When instead we open up to conversation earlier in our process then the conversation can become more collaborative and productive: We ask people what they know, which is a mark of respect and value. We listen to advice and requests. We end our separation from the public and join it. Waiting until we are done to listen is too late.

We must stop looking at the internet as a medium. I spent a long time this weekend talking with a reporter who’s writing about nasty comments — I’ll link to her piece when she publishes it — and I tried to convince her that the media-view we from media impose on the internet is much of the problem: When we see the internet as a medium, we expect it to be packaged and pretty, clean and controlled like newspapers and magazines and shows, and so when someone dumps a turd on that — a nasty comment — we think the whole thing is ruined, as if bad editing allowed “shit” to get into a letter printed in The New York Times.

But as Doc Searls taught me early on, the internet is not a medium — indeed, judging it as a medium brings all sorts of dangerous presumptions about control and ownership and regulation. No, Doc says, the internet is a place. It’s a park or a streetcorner where people pass and meet, talk and argue, where they are right and wrong, where they connect with each other and information and actions. It’s a public place. (And when I talk about publicness

Now judge the conversation in those terms: If you pass someone cursing on the streets of New York do you write off the place?
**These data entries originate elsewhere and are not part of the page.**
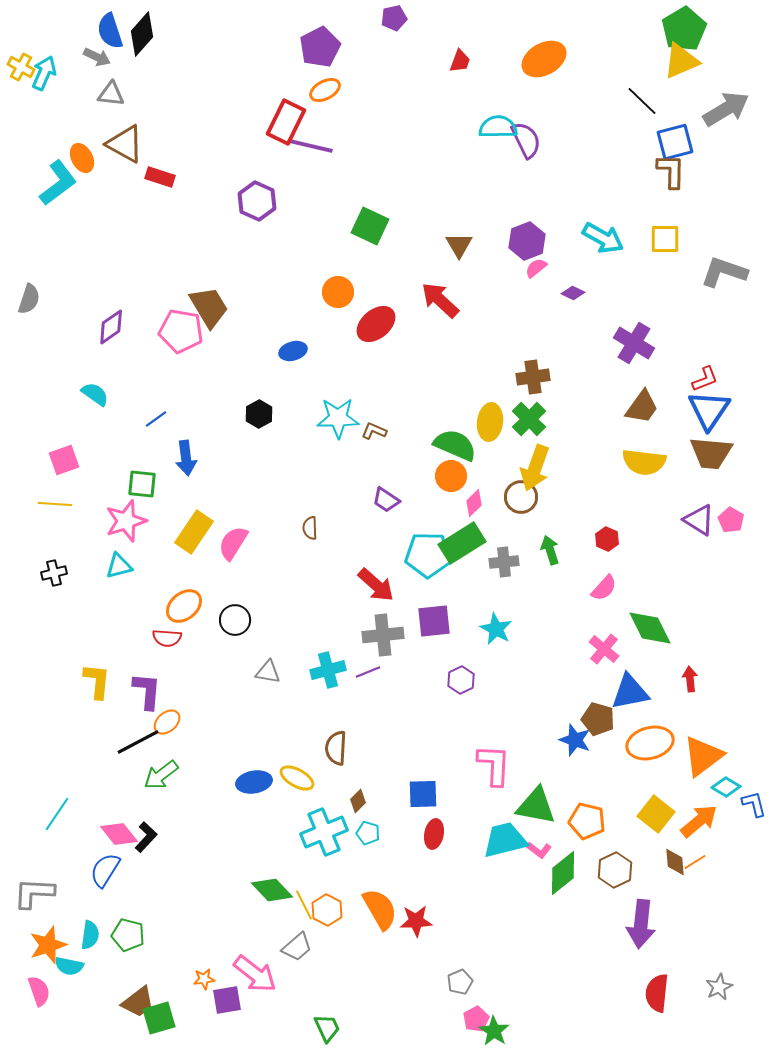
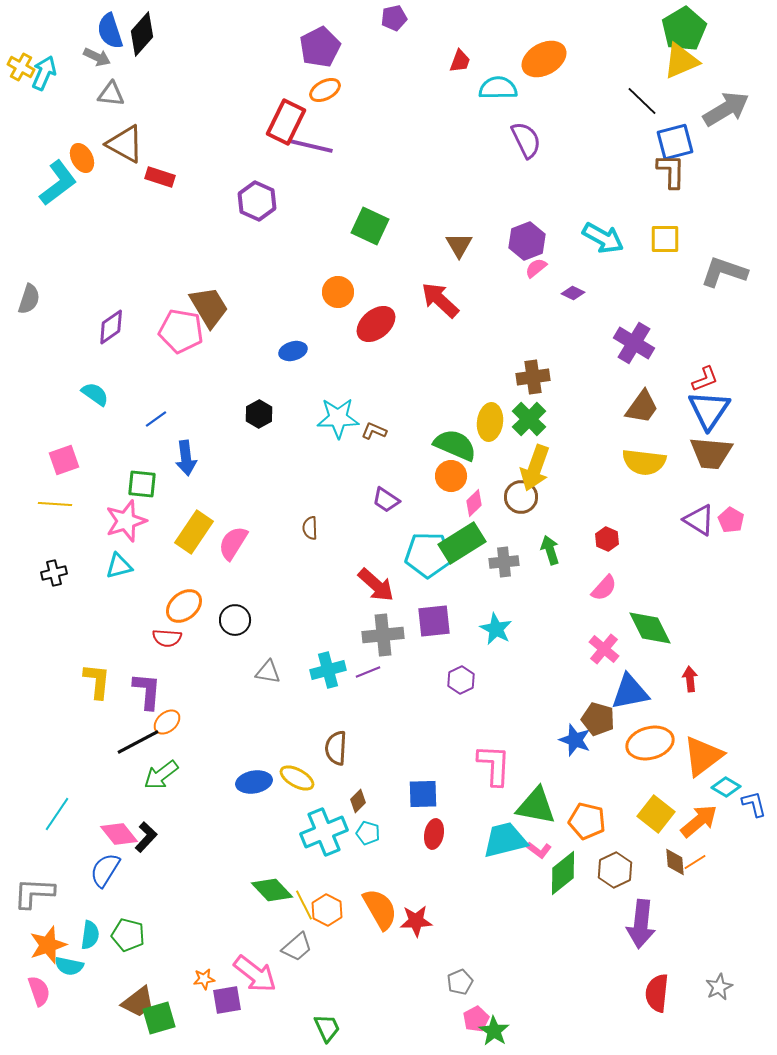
cyan semicircle at (498, 127): moved 39 px up
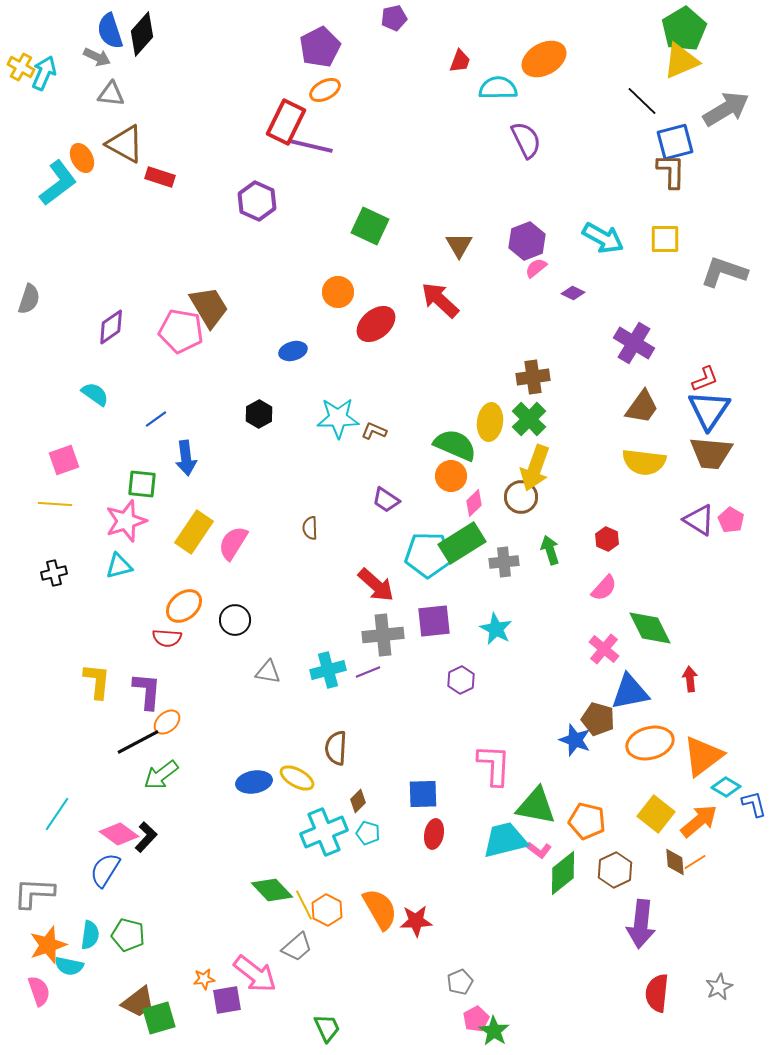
pink diamond at (119, 834): rotated 15 degrees counterclockwise
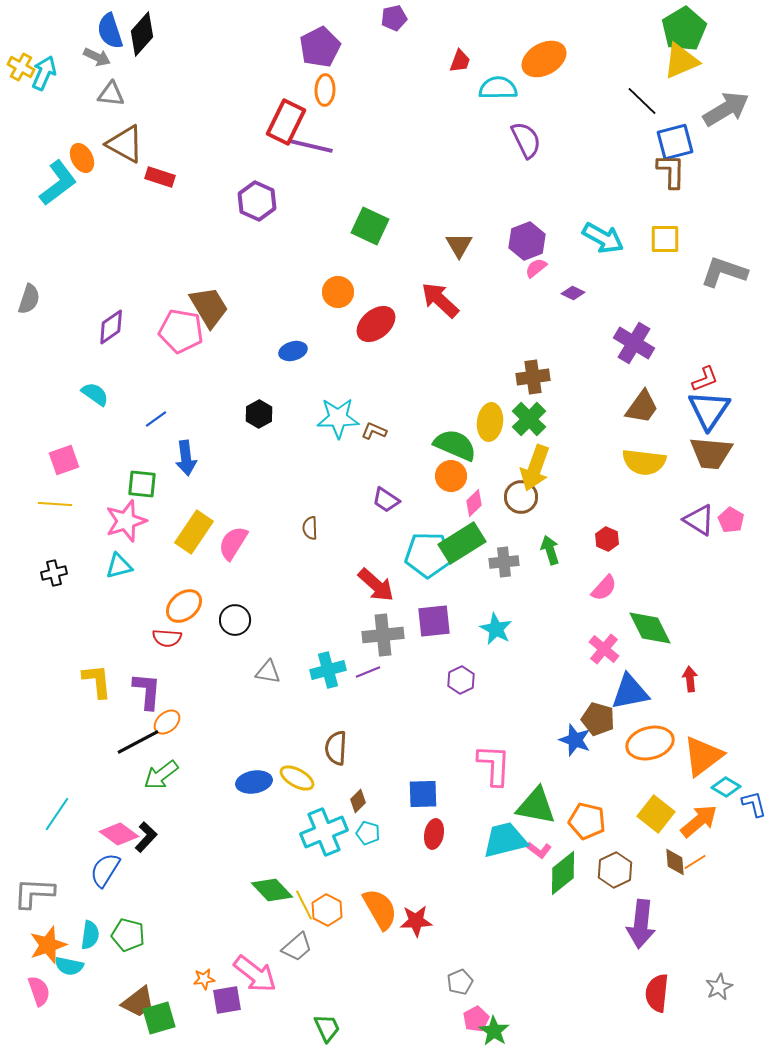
orange ellipse at (325, 90): rotated 60 degrees counterclockwise
yellow L-shape at (97, 681): rotated 12 degrees counterclockwise
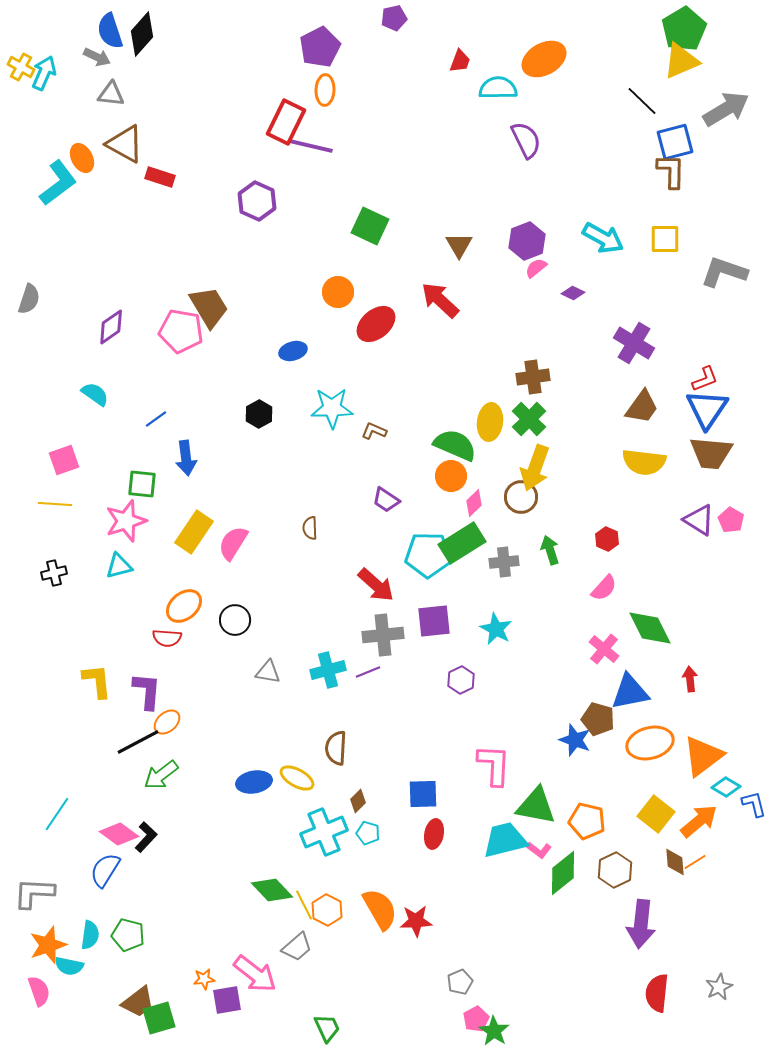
blue triangle at (709, 410): moved 2 px left, 1 px up
cyan star at (338, 418): moved 6 px left, 10 px up
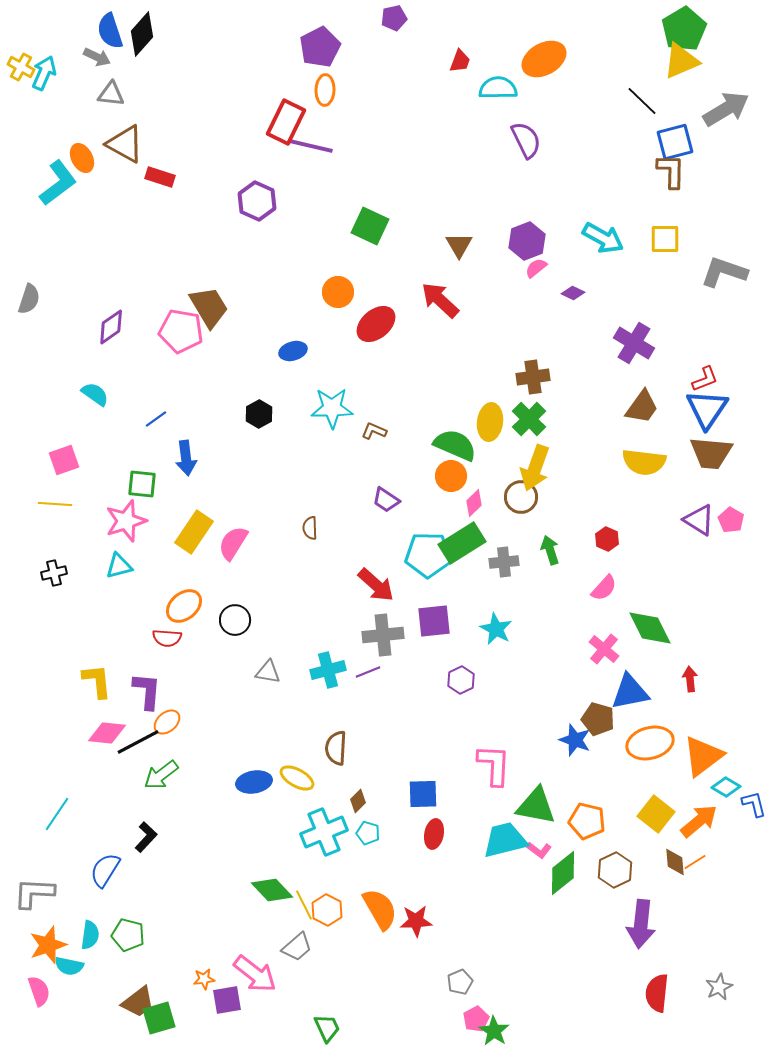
pink diamond at (119, 834): moved 12 px left, 101 px up; rotated 30 degrees counterclockwise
Well, I don’t (especially because that person you pass might be me).

But all this is not to say that I accept, or we should accept the level of discourse on the internet as it is. No, I’m coming to believe that comments — which I defended when I ran sites — are an inferior form of conversation for the reasons I’ve just outlined. That’s easier to see because we’ve seen superior forms, like Twitter.

Twitter, like Facebook, is build mostly on real identities and control of relationships. I decide whom to follow and you decide whether to follow me. It’s an individual meritocracy in which each of us defines merit.

Back in the day — and still today — we hear that anonymity is the problem and that identity will solve that. That has never been the case. Identity alone isn’t enough. I may know the identity of that curser on the streets of New York but that doesn’t stop me from hearing him rant. Social controls are also needed so I can walk around him. That’s what Twitter and Facebook provide each of us. The result is better discourse. I don’t find Twitter or Facebook littered with fools and nastiness and when I do stumble upon them, I unfollow; when they occasionally spit on me, I block (if only I could instead give them their meds).

Somewhere in there is a secret to improving discourse online. Craig Newmark is talking about the need for distributed trust networks and in Twitter and Facebook I do, indeed, think we’re beginning to see the outlines of them. Clay Shirky wishes for algorithmic authority. Identity is a factor, of course. But we need to be careful about thinking that there is some system that will just clean up messy talk. That doesn’t work in life; it won’t work on the internet, which is life. What Craig and Clay are asking for is tools to help each of us have a more pleasant stroll in the streets of the internet.

But I also think we need to turn this question around and not look at the commenters but at ourselves as members of the conversation. What are we doing to improve the quality of discourse? So I return to that question of timing: When we open up and grant respect and talk with people eye-to-eye and collaborate, that creates value not just blather. In What Would Google Do? I told the story of MyStarbucksIdea.com as a platform for collaboration over conversation:

Some threads emerged from the suggestions and discussion. Many customers wanted express lines for brewed-coffee orders so they could avoid waiting behind alleged coffee aficionados with their half-this, half-that, skinny, three-pump, no-foam, Frappuwhatevers. Some customers asked to be allowed to send in their orders via iPhone. And some customers suggested—and thousands more agreed—that the chain should enable them to program their regular order into their Starbucks card so they could swipe it as they enter, placing the order and paying for it at the same time, letting them skip the cash-register line. One more proposed a pour-it-yourself corner and another asked for a delivery service. The theme—that is, the problem for Starbucks—was clear: long, slow, inefficient, irritating lines. But not one of these customers started with that complaint. Instead, they offered solutions to fix the problem. All Starbucks had to do was ask.

Should comments as a form of conversation be eliminated? No, of course not. The tool isn’t the problem (any more than blogging tools or printing presses are). If you eliminate comments that’s even more insulting than not listening to them and it risks giving up the incredible value the public can give if only they are enabled to (a value I saw so clearly in the comments under my posts here or here). The issue isn’t comments or identity or registration or tools. The issue is how you play host.